Король в жёлтом | страница 49
Она сжала мою руку и положила голову на плечо с нервной дрожью, я гладил и утешал ее.
– Ну же, Тесс, открой глаза и улыбнись.
Ее глаза медленно открылись и встретились с моими, но их выражение было настолько странным, что я вновь принялся ее успокаивать.
– Тесси, все это вздор, ведь ты не боишься, что из-за этого тебе причинят вред.
– Нет, – ответила она, но алые губы ее дрожали.
– Тогда в чем дело? Ты напугана?
– Да, но не за себя.
– Значит, за меня? – весело спросил я.
– Да, – прошептала она почти неслышно. – Ты мне небезразличен.
Сначала я рассмеялся, но затем вдумался в ее слова и был потрясен. Я стоял как каменный. И это была еще одна глупость, которую я совершил. Текучая пауза между ее словами и моими породила в моей голове тысячи ответов на ее невинное признание.
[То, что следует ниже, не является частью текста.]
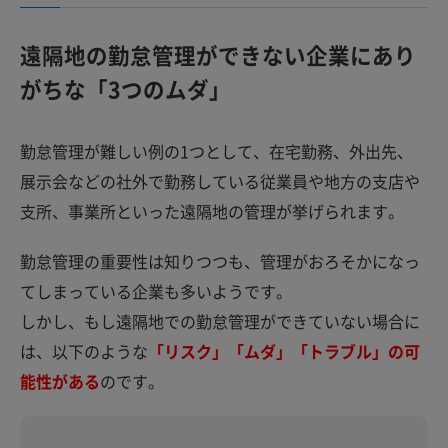
遠隔地の勤怠管理ができない企業にあり
がちな「3つのムダ」
勤怠管理が難しい例の1つとして、在宅勤務、外出先、
展示会などの社外で勤務している従業員や地方の支店や
支所、事業所といった遠隔地の管理が挙げられます。
勤怠管理の重要性は知りつつも、管理がおろそかになっ
てしまっている企業も多いようです。
しかし、もし遠隔地での勤怠管理ができていない場合に
は、以下のような
「リスク」「ムダ」「トラブル」の可
能性がある
のです。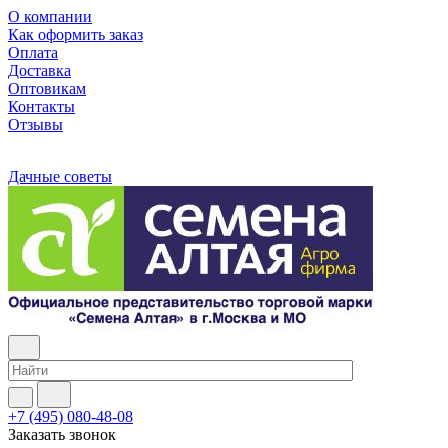
О компании
Как оформить заказ
Оплата
Доставка
Оптовикам
Контакты
Отзывы
Дачные советы
+7 (495) 080-48-08
Заказать звонок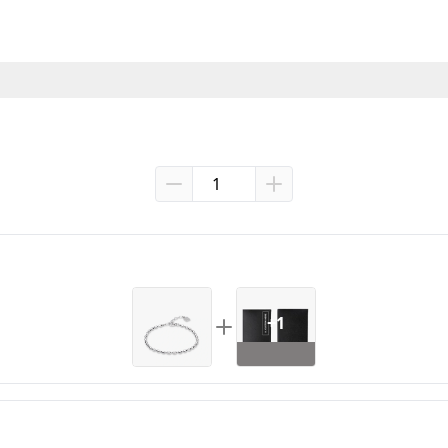
el tertutup, direkam dari awal hingga akhir (tanpa pause atau edit). 
g hilang atau defective.
+1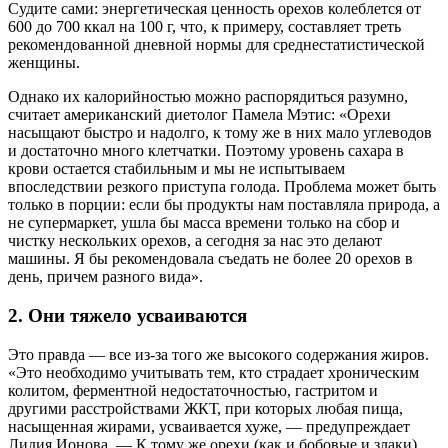
Судите сами: энергетическая ценность орехов колеблется от
600 до 700 ккал на 100 г, что, к примеру, составляет треть
рекомендованной дневной нормы для среднестатистической
женщины.
Однако их калорийностью можно распорядиться разумно,
считает американский диетолог Памела Мэтис: «Орехи
насыщают быстро и надолго, к тому же в них мало углеводов
и достаточно много клетчатки. Поэтому уровень сахара в
крови остается стабильным и мы не испытываем
впоследствии резкого приступа голода. Проблема может быть
только в порции: если бы продукты нам поставляла природа, а
не супермаркет, ушла бы масса времени только на сбор и
чистку нескольких орехов, а сегодня за нас это делают
машины. Я бы рекомендовала съедать не более 20 орехов в
день, причем разного вида».
2. Они тяжело усваиваются
Это правда — все из-за того же высокого содержания жиров.
«Это необходимо учитывать тем, кто страдает хроническим
колитом, ферментной недостаточностью, гастритом и
другими расстройствами ЖКТ, при которых любая пища,
насыщенная жирами, усваивается хуже, — предупреждает
Лидия Ионова. — К тому же орехи (как и бобовые и злаки)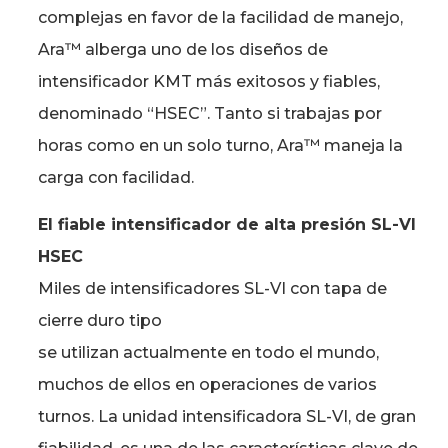
complejas en favor de la facilidad de manejo,
Ara™ alberga uno de los diseños de
intensificador KMT más exitosos y fiables,
denominado “HSEC”. Tanto si trabajas por
horas como en un solo turno, Ara™ maneja la
carga con facilidad.
El fiable intensificador de alta presión SL-VI
HSEC
Miles de intensificadores SL-VI con tapa de
cierre duro tipo
se utilizan actualmente en todo el mundo,
muchos de ellos en operaciones de varios
turnos. La unidad intensificadora SL-VI, de gran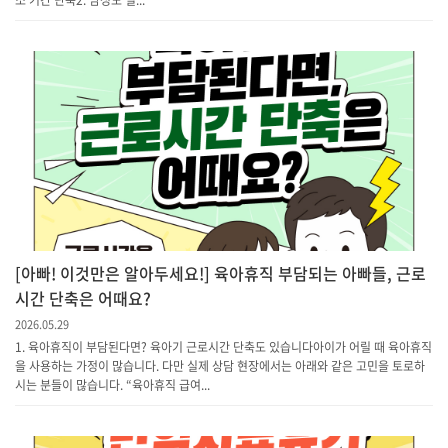
소 기간 단축​2. 남성도 일...
[아빠! 이것만은 알아두세요!] 육아휴직 부담되는 아빠들, 근로
시간 단축은 어때요?
2026.05.29
1. 육아휴직이 부담된다면? 육아기 근로시간 단축도 있습니다아이가 어릴 때 육아휴직
을 사용하는 가정이 많습니다. 다만 실제 상담 현장에서는 아래와 같은 고민을 토로하
시는 분들이 많습니다. “육아휴직 급여...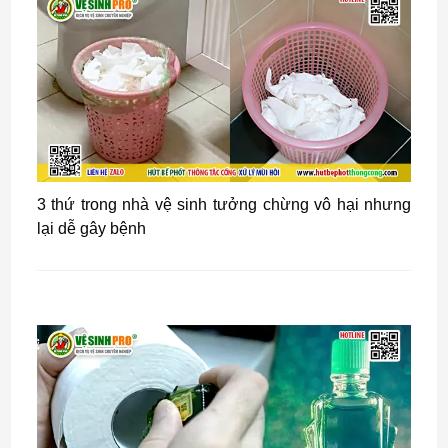
3 thứ trong nhà vệ sinh tưởng chừng vô hại nhưng
lại dễ gây bệnh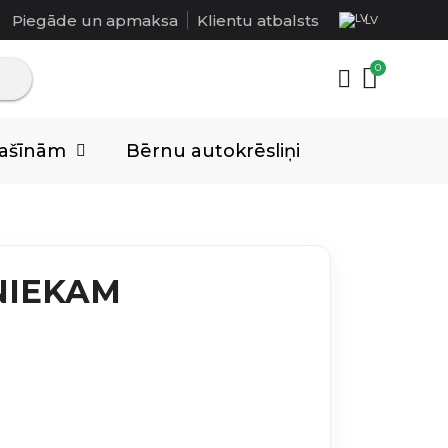
Piegāde un apmaksa
Klientu atbalsts
LV
mašīnām
Bērnu autokrēsliņi
NIEKAM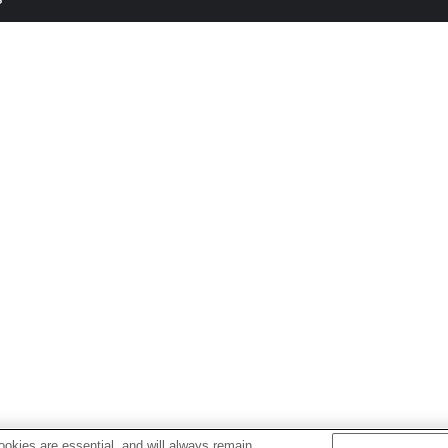
okies are essential, and will always remain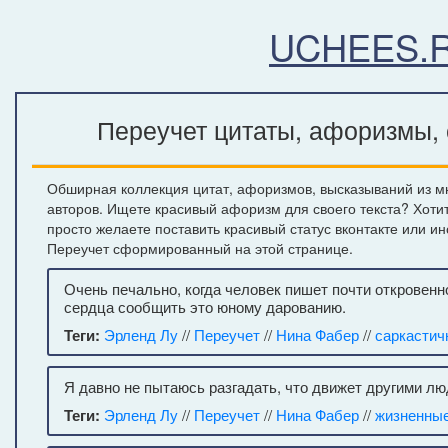
UCHEES.
Переучет цитаты, афоризмы, 
Обширная коллекция цитат, афоризмов, высказываний из м
авторов. Ищете красивый афоризм для своего текста? Хоти
просто желаете поставить красивый статус вконтакте или и
Переучет сформированный на этой странице.
Очень печально, когда человек пишет почти откровенно
сердца сообщить это юному дарованию.
Теги:
Эрленд Лу
//
Переучет
//
Нина Фабер
//
саркастич
Я давно не пытаюсь разгадать, что движет другими лю
Теги:
Эрленд Лу
//
Переучет
//
Нина Фабер
//
жизненны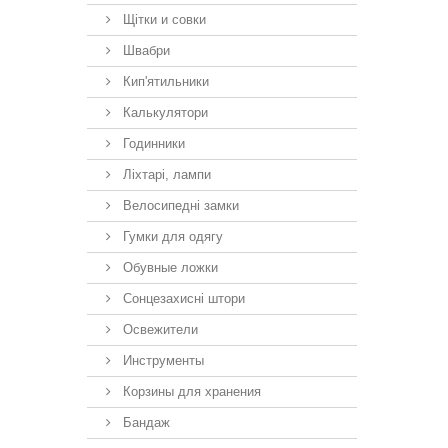
Щітки и совки
Швабри
Кип'ятильники
Калькулятори
Годинники
Ліхтарі, лампи
Велосипедні замки
Гумки для одягу
Обувные ложки
Сонцезахисні штори
Освежители
Инструменты
Корзины для хранения
Бандаж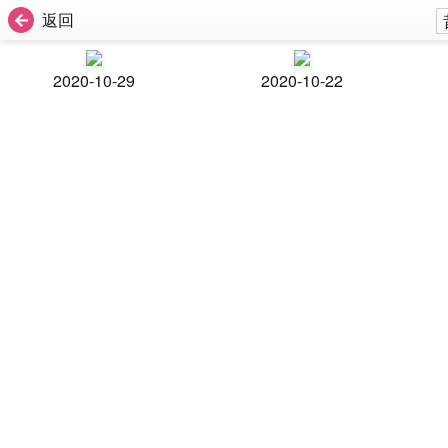
返回
2020-10-29
2020-10-22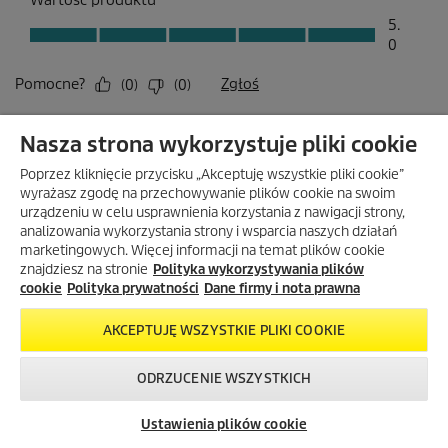
Nasza strona wykorzystuje pliki cookie
Poprzez kliknięcie przycisku „Akceptuję wszystkie pliki cookie”
wyrażasz zgodę na przechowywanie plików cookie na swoim
urządzeniu w celu usprawnienia korzystania z nawigacji strony,
analizowania wykorzystania strony i wsparcia naszych działań
marketingowych. Więcej informacji na temat plików cookie
znajdziesz na stronie
Polityka wykorzystywania plików
cookie
Polityka prywatności
Dane firmy i nota prawna
AKCEPTUJĘ WSZYSTKIE PLIKI COOKIE
ODRZUCENIE WSZYSTKICH
Skontaktuj się z
Okazje w naszym
Newsletter
nami!
sklepie
Ustawienia plików cookie
internetowym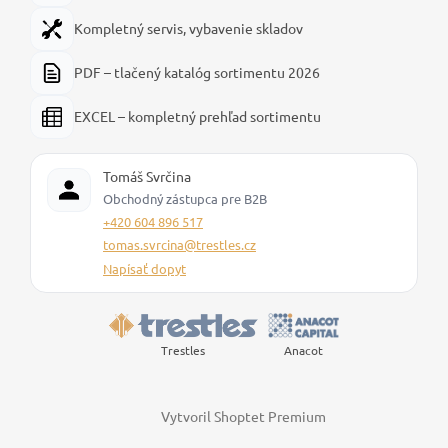
Kompletný servis, vybavenie skladov
PDF – tlačený katalóg sortimentu 2026
EXCEL – kompletný prehľad sortimentu
Tomáš Svrčina
Obchodný zástupca pre B2B
+420 604 896 517
tomas.svrcina@trestles.cz
Napísať dopyt
Trestles
Anacot
Vytvoril Shoptet Premium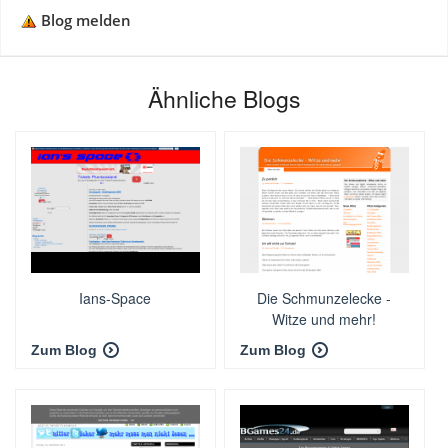
Blog melden
Ähnliche Blogs
Ians-Space
Die Schmunzelecke -
Witze und mehr!
Zum Blog
Zum Blog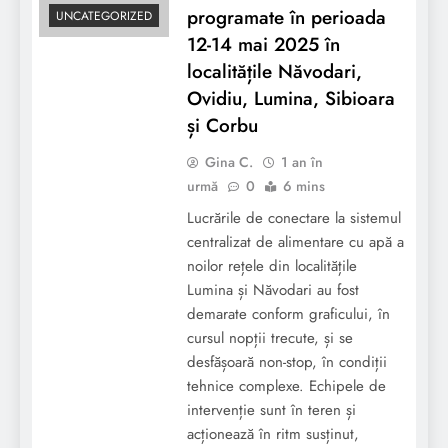
programate în perioada
UNCATEGORIZED
12-14 mai 2025 în
localitățile Năvodari,
Ovidiu, Lumina, Sibioara
și Corbu
Gina C.
1 an în
urmă
0
6 mins
Lucrările de conectare la sistemul
centralizat de alimentare cu apă a
noilor rețele din localitățile
Lumina și Năvodari au fost
demarate conform graficului, în
cursul nopții trecute, și se
desfășoară non-stop, în condiții
tehnice complexe. Echipele de
intervenție sunt în teren și
acționează în ritm susținut,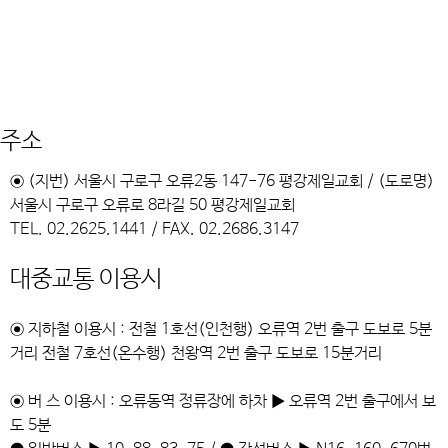
주소
⊙ (지번) 서울시 구로구 오류2동 147-76 평강제일교회 / (도로명)
서울시 구로구 오류로 8라길 50 평강제일교회
TEL. 02.2625.1441 / FAX. 02.2686.3147
대중교통 이용시
⊙ 지하철 이용시 : 전철 1호선(인천행) 오류역 2번 출구 도보로 5분
거리 전철 7호선(온수행) 천왕역 2번 출구 도보로 15분거리
⊙ 버 스 이용시 : 오류동역 정류장에 하차 ▶ 오류역 2번 출구에서 보
도 5분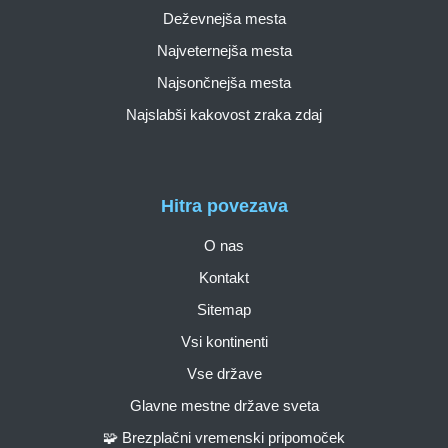
Deževnejša mesta
Najveternejša mesta
Najsončnejša mesta
Najslabši kakovost zraka zdaj
Hitra povezava
O nas
Kontakt
Sitemap
Vsi kontinenti
Vse države
Glavne mestne države sveta
🧩 Brezplačni vremenski pripomoček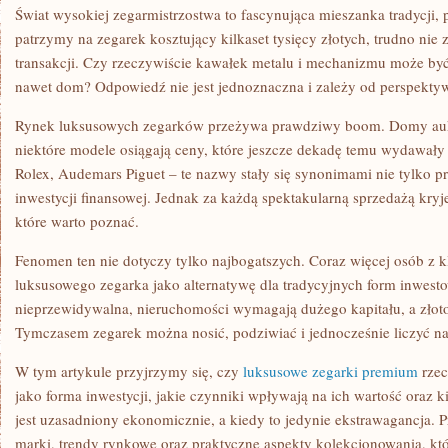
Świat wysokiej zegarmistrzostwa to fascynująca mieszanka tradycji, p
patrzymy na zegarek kosztujący kilkaset tysięcy złotych, trudno nie z
transakcji. Czy rzeczywiście kawałek metalu i mechanizmu może być
nawet dom? Odpowiedź nie jest jednoznaczna i zależy od perspektywy
Rynek luksusowych zegarków przeżywa prawdziwy boom. Domy aukcy
niektóre modele osiągają ceny, które jeszcze dekadę temu wydawały s
Rolex, Audemars Piguet – te nazwy stały się synonimami nie tylko pre
inwestycji finansowej. Jednak za każdą spektakularną sprzedażą kryje s
które warto poznać.
Fenomen ten nie dotyczy tylko najbogatszych. Coraz więcej osób z kl
luksusowego zegarka jako alternatywę dla tradycyjnych form inwest
nieprzewidywalna, nieruchomości wymagają dużego kapitału, a złoto
Tymczasem zegarek można nosić, podziwiać i jednocześnie liczyć na 
W tym artykule przyjrzymy się, czy
luksusowe zegarki premium
rzec
jako forma inwestycji, jakie czynniki wpływają na ich wartość oraz 
jest uzasadniony ekonomicznie, a kiedy to jedynie ekstrawagancja. 
marki, trendy rynkowe oraz praktyczne aspekty kolekcjonowania, k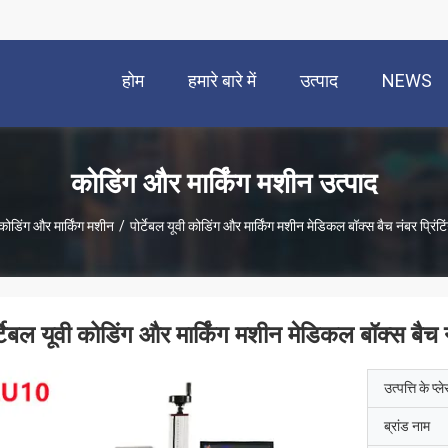
होम
हमारे बारे में
उत्पाद
NEWS
कोडिंग और मार्किंग मशीन उत्पाद
कोडिंग और मार्किंग मशीन
/
पोर्टेबल यूवी कोडिंग और मार्किंग मशीन मेडिकल बॉक्स बैच नंबर प्रिंट
र्टेबल यूवी कोडिंग और मार्किंग मशीन मेडिकल बॉक्स बैच न
उत्पत्ति के प्ल
ब्रांड नाम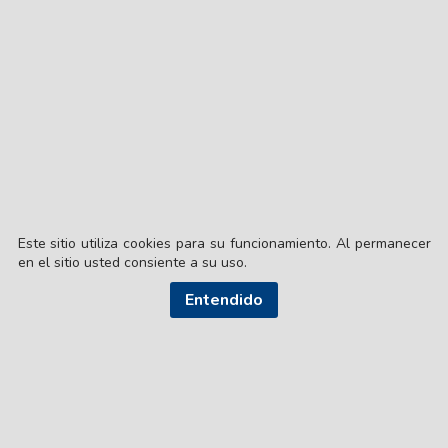
Este sitio utiliza cookies para su funcionamiento. Al permanecer
en el sitio usted consiente a su uso.
Entendido
© EL LIBERAL S.A.
Director Editorial: Lic. Gustavo Eduardo Ick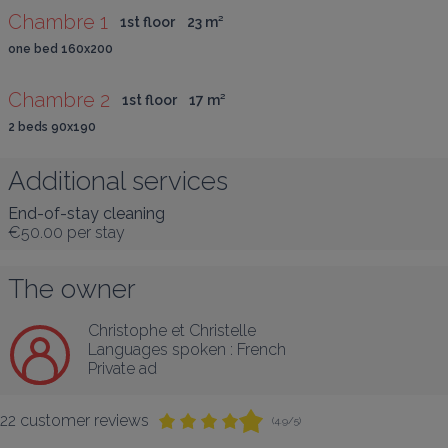
Chambre 1
1st floor
23
 m
²
one bed 160x200
Chambre 2
1st floor
17
 m
²
2 beds 90x190
Additional services
End-of-stay cleaning
€50.00
per stay
The owner
Christophe et Christelle
Languages spoken :
French
Private ad
22 customer reviews
(4.9/5)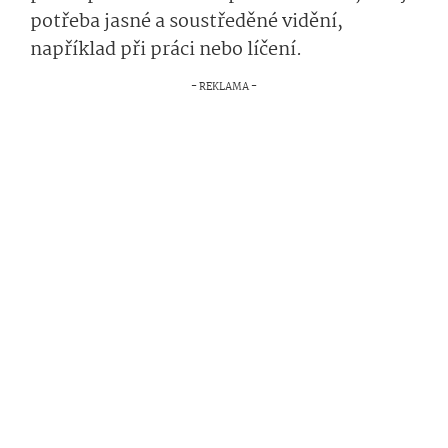
potřeba jasné a soustředěné vidění,
například při práci nebo líčení.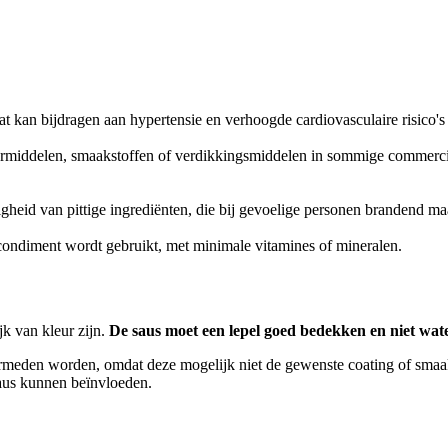
 kan bijdragen aan hypertensie en verhoogde cardiovasculaire risico's 
rmiddelen, smaakstoffen of verdikkingsmiddelen in sommige commerciël
heid van pittige ingrediënten, die bij gevoelige personen brandend ma
condiment wordt gebruikt, met minimale vitamines of mineralen.
jk van kleur zijn.
De saus moet een lepel goed bedekken en niet wate
vermeden worden, omdat deze mogelijk niet de gewenste coating of smaa
saus kunnen beïnvloeden.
Я мог обратить все в шутку, мог сделать вид, что неправильно ее понял, мог уверить ее в моем могучем здоровье, и в конце концов сказать, что она не может меня любить. Но отреагировал я быстрее, чем пришел к разумному ответу. Размышления утратили всякий смысл, потому что было поздно – я поцеловал ее в губы…
В тот вечер я, как обычно, прогуливался по Вашингтон-сквер, размышляя о событиях дня. Никакого выхода я не находил. Отступать было некуда, и я учился смотреть будущему в лицо. Я не был хорошим человеком, даже порядочным меня нельзя было назвать, но мне и в голову не приходило обманывать себя или Тесси. Единственная любовь моей жизни была похоронена в залитых солнцем лесах Бретани. Была ли она похоронена на всегда? Надежда кричала: «Нет!» Три года я прислушивался к голосу надежды, три года ждал легких шагов у себя на пороге. Забыл ли я Сильвию! Нет – кричала надежда.
Я сказал, что не был хорошим человеком. Это правда, но не был и оперетточным злодеем. Я вел легкую, безрассудную жизнь, не отказывался от удовольствий, которые жизнь мне предоставляла, сожалел об их последствиях, иногда горько сожалел. Единственное, к чему я относился серьезно, не считая занятия рисованием, было утраченное, если не исчезнувшее в бретонских лесах.
Сожалеть о произошедшем сегодня было поздно. Что бы ни руководило мной – жалость, внезапная нежность к ее печали или жестокое стремление к удовлетворению собственного тщеславия, – теперь все стало на свои места, и поскольку я не собирался ранить невинное сердце, то мне было понятно, что нужно делать. Пылкость и сила, глубокая страсть, о которой я даже не подозревал, несмотря на весь мой воображаемый жизненный опыт, поставили передо мной выбор – следовало либо принять ее, либо отослать от себя.